I had planned to expand my reading horizons since I've read so many historic novels lately, but it seems I am trapped in this genre! A friend of mine, with whom I share similar reading tastes, recommended Romancing Miss Bronte, so I took the bait.

Before reading this novel I knew very little of the life of Charlotte Bronte or her family. After reading I feel I have a greater insight into her literary works. Much of her writing is auto-biographical, to the extent that she relied on many of her personal experiences to create characters and themes in her books and poems. The author included several excerpts of Ms. Bronte's correspondence and facts from her travel journals, as well as diaries of close acquaintances when writing this story.

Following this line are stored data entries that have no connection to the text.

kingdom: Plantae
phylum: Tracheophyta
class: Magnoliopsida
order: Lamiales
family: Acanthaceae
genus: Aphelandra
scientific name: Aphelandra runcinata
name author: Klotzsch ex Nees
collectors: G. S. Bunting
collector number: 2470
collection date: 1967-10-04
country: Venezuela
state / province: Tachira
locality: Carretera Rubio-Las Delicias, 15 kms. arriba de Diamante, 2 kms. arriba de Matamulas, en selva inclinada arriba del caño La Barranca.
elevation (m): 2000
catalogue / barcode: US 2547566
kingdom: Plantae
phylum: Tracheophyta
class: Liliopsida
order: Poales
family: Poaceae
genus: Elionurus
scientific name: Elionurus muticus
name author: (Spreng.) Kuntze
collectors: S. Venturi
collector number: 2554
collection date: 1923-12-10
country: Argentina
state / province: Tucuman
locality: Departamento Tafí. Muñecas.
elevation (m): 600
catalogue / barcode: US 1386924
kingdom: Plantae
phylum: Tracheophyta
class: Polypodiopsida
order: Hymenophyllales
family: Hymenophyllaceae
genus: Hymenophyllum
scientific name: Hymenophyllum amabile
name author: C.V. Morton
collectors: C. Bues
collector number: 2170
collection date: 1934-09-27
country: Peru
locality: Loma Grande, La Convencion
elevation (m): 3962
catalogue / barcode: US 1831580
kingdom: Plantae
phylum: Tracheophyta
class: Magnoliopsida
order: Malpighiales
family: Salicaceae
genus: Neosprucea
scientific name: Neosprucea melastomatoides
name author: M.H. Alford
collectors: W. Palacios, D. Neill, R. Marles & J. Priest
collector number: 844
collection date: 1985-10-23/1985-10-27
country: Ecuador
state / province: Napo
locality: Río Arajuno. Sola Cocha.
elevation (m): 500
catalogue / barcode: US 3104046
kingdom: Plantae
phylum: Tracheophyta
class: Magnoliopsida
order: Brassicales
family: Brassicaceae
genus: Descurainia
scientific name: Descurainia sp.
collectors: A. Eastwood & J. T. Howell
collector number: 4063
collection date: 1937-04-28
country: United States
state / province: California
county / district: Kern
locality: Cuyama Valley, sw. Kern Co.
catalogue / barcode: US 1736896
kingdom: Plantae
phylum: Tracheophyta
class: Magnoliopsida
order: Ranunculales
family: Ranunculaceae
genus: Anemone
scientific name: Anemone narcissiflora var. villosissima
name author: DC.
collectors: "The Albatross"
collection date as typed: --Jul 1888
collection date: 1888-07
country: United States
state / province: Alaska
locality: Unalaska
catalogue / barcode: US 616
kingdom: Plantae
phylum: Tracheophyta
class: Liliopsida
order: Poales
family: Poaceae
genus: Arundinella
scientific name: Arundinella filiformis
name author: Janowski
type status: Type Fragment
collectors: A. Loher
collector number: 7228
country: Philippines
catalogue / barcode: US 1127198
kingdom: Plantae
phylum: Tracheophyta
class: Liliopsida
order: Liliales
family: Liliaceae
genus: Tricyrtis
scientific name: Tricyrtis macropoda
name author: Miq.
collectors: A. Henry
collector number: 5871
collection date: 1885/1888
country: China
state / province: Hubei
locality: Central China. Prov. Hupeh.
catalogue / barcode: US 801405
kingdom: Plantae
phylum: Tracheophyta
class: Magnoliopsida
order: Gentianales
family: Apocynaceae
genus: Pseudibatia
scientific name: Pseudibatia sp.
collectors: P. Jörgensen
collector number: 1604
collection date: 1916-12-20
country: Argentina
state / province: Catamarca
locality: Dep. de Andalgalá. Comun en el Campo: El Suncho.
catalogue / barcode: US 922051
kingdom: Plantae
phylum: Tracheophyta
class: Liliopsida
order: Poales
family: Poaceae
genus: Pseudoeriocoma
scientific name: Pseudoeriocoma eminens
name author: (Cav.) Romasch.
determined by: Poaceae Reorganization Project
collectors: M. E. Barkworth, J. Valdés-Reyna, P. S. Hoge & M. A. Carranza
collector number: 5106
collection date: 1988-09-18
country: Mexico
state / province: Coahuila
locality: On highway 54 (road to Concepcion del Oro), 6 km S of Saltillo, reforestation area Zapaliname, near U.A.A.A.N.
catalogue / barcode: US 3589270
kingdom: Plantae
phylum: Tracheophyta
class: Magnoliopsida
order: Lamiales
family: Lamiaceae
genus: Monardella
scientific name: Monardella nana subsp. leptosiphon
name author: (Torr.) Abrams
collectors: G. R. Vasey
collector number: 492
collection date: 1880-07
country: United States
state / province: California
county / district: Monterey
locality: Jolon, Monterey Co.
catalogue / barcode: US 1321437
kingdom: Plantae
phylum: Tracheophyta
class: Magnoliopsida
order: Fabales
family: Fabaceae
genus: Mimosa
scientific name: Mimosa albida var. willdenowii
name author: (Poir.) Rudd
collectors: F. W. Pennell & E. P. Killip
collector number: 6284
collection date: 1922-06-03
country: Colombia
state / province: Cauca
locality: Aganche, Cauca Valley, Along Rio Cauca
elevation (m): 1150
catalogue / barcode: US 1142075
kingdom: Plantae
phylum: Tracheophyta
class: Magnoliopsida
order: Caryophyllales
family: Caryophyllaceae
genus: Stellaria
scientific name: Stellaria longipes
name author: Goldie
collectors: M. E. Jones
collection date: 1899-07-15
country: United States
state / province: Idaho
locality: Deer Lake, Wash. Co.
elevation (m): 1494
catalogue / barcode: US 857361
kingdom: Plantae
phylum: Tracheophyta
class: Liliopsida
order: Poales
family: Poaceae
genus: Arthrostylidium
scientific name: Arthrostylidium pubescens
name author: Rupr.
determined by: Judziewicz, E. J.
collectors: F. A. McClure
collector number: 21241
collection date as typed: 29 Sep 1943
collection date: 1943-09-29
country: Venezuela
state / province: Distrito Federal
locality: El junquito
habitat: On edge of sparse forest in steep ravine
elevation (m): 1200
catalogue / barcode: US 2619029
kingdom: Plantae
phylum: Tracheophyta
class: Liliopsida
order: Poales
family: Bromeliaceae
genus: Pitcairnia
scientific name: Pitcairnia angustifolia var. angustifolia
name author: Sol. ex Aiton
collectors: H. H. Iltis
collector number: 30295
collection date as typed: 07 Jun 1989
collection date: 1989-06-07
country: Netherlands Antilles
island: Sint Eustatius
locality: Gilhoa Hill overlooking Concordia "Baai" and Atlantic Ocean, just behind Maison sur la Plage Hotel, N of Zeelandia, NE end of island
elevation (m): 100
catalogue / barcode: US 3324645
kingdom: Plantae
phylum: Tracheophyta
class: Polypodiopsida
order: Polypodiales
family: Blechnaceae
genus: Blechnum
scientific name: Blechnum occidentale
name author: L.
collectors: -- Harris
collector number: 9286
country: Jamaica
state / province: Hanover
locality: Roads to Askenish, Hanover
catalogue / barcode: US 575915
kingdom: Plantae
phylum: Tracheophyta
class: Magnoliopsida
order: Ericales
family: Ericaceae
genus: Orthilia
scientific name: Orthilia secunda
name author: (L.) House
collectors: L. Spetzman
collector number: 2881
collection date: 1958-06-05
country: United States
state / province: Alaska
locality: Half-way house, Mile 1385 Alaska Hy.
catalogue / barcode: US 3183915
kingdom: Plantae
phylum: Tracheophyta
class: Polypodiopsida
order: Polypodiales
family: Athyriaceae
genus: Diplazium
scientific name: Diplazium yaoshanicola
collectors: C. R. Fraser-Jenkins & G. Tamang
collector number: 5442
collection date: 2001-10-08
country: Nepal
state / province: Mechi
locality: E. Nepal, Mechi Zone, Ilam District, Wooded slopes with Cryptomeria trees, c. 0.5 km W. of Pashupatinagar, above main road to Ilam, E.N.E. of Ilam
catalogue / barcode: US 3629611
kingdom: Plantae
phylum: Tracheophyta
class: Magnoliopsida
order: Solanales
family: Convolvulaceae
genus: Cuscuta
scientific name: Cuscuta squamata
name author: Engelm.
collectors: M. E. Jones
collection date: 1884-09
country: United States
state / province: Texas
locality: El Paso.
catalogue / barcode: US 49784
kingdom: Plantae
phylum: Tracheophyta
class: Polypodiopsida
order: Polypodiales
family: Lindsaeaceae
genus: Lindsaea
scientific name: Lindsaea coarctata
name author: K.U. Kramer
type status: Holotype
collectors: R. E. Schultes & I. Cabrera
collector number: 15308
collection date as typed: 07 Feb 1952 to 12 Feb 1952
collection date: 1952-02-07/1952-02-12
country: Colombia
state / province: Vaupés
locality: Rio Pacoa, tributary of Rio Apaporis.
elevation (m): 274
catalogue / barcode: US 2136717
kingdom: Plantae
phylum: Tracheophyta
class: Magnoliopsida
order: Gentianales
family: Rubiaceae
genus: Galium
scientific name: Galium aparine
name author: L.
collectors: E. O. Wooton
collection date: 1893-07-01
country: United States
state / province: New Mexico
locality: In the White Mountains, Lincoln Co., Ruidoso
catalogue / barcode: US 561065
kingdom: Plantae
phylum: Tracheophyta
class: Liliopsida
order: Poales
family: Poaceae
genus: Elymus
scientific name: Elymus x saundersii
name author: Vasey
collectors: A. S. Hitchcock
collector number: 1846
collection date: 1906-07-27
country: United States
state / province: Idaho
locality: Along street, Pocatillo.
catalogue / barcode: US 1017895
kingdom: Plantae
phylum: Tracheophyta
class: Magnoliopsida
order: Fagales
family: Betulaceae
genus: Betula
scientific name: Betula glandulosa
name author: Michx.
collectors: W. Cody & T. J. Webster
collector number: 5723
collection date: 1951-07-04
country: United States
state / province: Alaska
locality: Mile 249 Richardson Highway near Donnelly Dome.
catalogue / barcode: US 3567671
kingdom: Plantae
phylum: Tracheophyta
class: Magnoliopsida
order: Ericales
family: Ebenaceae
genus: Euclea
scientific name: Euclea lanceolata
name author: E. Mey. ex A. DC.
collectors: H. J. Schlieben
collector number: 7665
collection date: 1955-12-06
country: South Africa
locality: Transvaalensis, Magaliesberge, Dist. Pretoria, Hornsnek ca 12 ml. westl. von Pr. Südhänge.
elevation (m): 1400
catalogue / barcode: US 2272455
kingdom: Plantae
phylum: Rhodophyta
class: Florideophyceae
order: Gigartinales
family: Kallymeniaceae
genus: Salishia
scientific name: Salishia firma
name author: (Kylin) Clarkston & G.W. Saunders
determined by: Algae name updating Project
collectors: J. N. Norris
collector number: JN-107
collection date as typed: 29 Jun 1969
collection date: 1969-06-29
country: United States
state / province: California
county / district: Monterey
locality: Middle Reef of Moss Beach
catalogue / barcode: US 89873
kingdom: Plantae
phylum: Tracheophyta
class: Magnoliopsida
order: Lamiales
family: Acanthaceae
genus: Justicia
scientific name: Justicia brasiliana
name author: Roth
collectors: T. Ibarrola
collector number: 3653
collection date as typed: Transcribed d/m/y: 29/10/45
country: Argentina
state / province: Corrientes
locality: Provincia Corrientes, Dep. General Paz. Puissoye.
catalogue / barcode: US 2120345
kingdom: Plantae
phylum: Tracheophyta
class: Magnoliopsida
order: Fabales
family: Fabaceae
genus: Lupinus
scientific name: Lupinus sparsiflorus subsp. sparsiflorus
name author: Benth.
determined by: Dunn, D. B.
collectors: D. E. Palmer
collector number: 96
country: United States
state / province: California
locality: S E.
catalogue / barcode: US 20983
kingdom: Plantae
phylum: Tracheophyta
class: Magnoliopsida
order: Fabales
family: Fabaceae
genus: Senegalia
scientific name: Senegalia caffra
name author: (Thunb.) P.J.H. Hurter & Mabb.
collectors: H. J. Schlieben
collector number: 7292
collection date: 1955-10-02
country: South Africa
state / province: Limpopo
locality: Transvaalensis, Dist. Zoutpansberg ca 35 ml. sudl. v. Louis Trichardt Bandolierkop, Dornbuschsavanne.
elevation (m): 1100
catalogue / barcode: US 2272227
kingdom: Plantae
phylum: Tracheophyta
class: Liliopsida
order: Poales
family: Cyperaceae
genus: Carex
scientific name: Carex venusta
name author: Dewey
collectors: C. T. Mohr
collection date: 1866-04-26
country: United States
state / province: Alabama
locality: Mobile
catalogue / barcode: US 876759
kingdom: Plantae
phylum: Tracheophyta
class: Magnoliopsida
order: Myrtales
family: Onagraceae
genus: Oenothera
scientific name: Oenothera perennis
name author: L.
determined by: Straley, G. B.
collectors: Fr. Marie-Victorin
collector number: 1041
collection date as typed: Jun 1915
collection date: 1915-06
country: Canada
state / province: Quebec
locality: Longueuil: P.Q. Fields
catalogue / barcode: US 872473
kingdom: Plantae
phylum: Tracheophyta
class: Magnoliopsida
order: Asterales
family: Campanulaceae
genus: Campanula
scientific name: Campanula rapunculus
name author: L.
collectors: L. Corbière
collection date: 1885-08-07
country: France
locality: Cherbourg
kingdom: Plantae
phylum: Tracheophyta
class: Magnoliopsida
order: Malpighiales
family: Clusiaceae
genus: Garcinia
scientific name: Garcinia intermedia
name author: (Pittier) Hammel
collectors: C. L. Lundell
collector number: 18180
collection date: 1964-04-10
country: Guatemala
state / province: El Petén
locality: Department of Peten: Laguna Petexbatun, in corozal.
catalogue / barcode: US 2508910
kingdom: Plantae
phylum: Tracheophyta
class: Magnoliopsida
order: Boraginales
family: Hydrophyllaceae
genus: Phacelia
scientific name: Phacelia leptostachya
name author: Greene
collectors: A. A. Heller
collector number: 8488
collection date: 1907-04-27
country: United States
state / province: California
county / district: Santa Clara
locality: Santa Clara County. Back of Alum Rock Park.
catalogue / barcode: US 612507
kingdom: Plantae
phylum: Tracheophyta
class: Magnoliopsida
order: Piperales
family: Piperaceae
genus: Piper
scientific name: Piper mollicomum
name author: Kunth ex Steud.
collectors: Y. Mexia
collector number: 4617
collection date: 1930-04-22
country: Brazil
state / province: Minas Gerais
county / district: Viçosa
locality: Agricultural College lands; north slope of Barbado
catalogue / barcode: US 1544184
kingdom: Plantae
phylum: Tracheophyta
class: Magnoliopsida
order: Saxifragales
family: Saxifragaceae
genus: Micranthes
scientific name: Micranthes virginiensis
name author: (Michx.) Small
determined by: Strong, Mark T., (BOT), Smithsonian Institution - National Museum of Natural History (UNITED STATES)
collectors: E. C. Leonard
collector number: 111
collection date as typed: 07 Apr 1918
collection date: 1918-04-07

Charlotte lived a dreary, difficult and somewhat tragic life. As a young girl she watched her mother and two older sisters die from tuberculosis. She was forced to abandon formal education in order to care for her father, who was going blind from cataracts, an alcoholic and perhaps schizophrenic brother, and her two younger sisters, while she pined away for a beloved professor. The three sisters together published a collection of poems that fell flat. Soon afterward all three published novels (Jane Eyre, Wuthering Heights, and Agnes Grey), but only Jane Eyre received accolades. Following this, Charlotte watched as one by one her siblings fell ill and died. More than half of the novel concerns this first part of Charlotte's life; the "romancing" aspect doesn't begin until late in the story, paralleling her life.

I enjoyed learning this information about Miss Bronte's life and thought the author did a good job of maintaining a style appropriate to Bronte's own. Toward the end the story took on a bit more of a romance novel undercurrent than I like, but overall I'd recommend this if you are familiar with the works of the Bronte sisters (and if not, you should become so).